Could the YMCA add more lanes now instead of later?
If dollars were unlimited, it would have been ideal to build a six-lane pool, Bartholomew said. But pools are expensive – typically the single-biggest expense in any YMCA that’s built.
“We have to work within the confines of our budget,” Bartholomew said.
The YMCA had a budget of just under $9 million to work with. It’s not quite there yet; the YMCA is still about $750,000 short of its goal, but Bartholomew added that raising that amount of money is a testament to how much the community wants a YMCA. Early on in the process, the YMCA’s own consultants said the most that could be expected to be raised here was $5.5 million.
“Raising so much money for a single project is unprecedented in Alexandria, with the exception of St. Mary’s expansion,” Bartholomew said.
The director emphasized that no tax dollars or government funds are involved in the project.
The YMCA is a non-profit organization that relies on donations from individuals, businesses and foundations to construct facilities. Budgets to run YMCA facilities are solely driven by membership revenue, program revenue, special events and grants or contributions.
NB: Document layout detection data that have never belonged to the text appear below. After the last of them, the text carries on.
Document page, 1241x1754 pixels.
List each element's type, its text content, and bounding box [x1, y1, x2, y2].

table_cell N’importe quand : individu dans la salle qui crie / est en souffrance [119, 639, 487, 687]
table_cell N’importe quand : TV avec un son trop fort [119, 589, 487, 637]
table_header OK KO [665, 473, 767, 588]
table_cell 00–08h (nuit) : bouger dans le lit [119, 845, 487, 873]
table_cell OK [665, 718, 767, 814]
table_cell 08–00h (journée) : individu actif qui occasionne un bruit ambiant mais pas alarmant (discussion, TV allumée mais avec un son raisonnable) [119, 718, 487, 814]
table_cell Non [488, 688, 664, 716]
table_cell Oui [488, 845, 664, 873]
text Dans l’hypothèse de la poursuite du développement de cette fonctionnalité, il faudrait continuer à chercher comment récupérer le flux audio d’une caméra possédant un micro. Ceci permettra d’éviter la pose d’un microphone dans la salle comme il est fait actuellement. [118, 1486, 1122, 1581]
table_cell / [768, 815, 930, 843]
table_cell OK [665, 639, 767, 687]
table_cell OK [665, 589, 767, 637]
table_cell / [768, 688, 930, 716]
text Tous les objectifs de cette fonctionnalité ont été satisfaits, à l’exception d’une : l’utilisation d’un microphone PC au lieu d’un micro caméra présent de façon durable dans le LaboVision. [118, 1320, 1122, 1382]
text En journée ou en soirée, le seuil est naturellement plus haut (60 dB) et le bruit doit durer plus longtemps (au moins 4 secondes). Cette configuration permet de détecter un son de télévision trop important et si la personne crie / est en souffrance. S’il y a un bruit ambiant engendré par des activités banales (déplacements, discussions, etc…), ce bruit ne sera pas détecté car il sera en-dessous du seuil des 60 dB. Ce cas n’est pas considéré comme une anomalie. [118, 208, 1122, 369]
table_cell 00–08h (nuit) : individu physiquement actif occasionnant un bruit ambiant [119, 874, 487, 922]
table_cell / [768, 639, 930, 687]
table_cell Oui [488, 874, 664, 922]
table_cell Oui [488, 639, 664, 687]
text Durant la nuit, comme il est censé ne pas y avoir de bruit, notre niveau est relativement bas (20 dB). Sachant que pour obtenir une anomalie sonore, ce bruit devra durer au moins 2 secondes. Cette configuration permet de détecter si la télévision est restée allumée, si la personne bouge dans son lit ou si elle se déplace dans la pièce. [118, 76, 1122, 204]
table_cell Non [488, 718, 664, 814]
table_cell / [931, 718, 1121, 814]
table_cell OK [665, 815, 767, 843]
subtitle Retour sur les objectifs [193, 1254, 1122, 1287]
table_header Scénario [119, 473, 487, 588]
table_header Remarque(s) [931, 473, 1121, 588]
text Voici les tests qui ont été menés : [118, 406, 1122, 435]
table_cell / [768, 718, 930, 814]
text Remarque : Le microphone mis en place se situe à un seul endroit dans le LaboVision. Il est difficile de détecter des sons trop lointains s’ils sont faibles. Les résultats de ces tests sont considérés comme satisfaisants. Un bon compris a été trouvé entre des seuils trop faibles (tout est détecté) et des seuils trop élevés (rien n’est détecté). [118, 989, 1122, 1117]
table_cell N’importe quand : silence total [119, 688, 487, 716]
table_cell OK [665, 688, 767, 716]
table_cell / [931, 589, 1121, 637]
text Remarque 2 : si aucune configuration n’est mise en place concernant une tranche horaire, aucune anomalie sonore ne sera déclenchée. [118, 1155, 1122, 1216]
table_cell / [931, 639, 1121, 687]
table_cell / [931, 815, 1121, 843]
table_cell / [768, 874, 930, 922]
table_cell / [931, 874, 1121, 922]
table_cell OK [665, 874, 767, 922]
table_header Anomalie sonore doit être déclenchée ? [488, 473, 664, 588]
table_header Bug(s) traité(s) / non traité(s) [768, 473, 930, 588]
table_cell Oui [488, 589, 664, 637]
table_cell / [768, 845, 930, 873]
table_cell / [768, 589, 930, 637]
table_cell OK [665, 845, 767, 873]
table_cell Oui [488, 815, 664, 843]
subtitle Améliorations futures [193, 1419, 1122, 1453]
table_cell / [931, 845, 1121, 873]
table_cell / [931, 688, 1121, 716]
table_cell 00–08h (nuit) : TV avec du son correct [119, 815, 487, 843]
Could the YMCA add more lanes at a later date?
Yes, Bartholomew said. He said that there is plenty of room for expansion on the site.
The YMCA wants to give the facility a couple years of operation before deciding whether an expansion is needed or what types of facilities would be included.
“We do anticipate an additional campaign within the next three to five years based on our growth and development,” he said. “We will once again engage the community and, more importantly, our membership base to determine what is needed and move forward with those plans after detailed planning is concluded.”
Bartholomew said it is “extremely common” for YMCAs to add on, typically within a short period of time. Due to funding, it is very uncommon for YMCAs to build their dream facility in one stage, he added.
Bartholomew knows of YMCAs that were built with no pools to start with. The YMCA in Door County, Wisconsin, which Bartholomew directed from 1998 to 2006, constructed a new facility with no pool and within three years added a $5 million aquatic center that’s one of the finest in the state.
“We have designed our facility to accommodate future growth – whether it be aquatics, gymnasium space, multi-purpose space, child care, racquetball, etc.,” he said.
What will the water temperatures of the pool areas be?
Because both pool areas will share the same water, the temperature will be the same – a “happy median” of 83 degrees, Bartholomew said.
He said that will be warm enough for the therapeutic part of the pool without being too warm for the lap swimmers.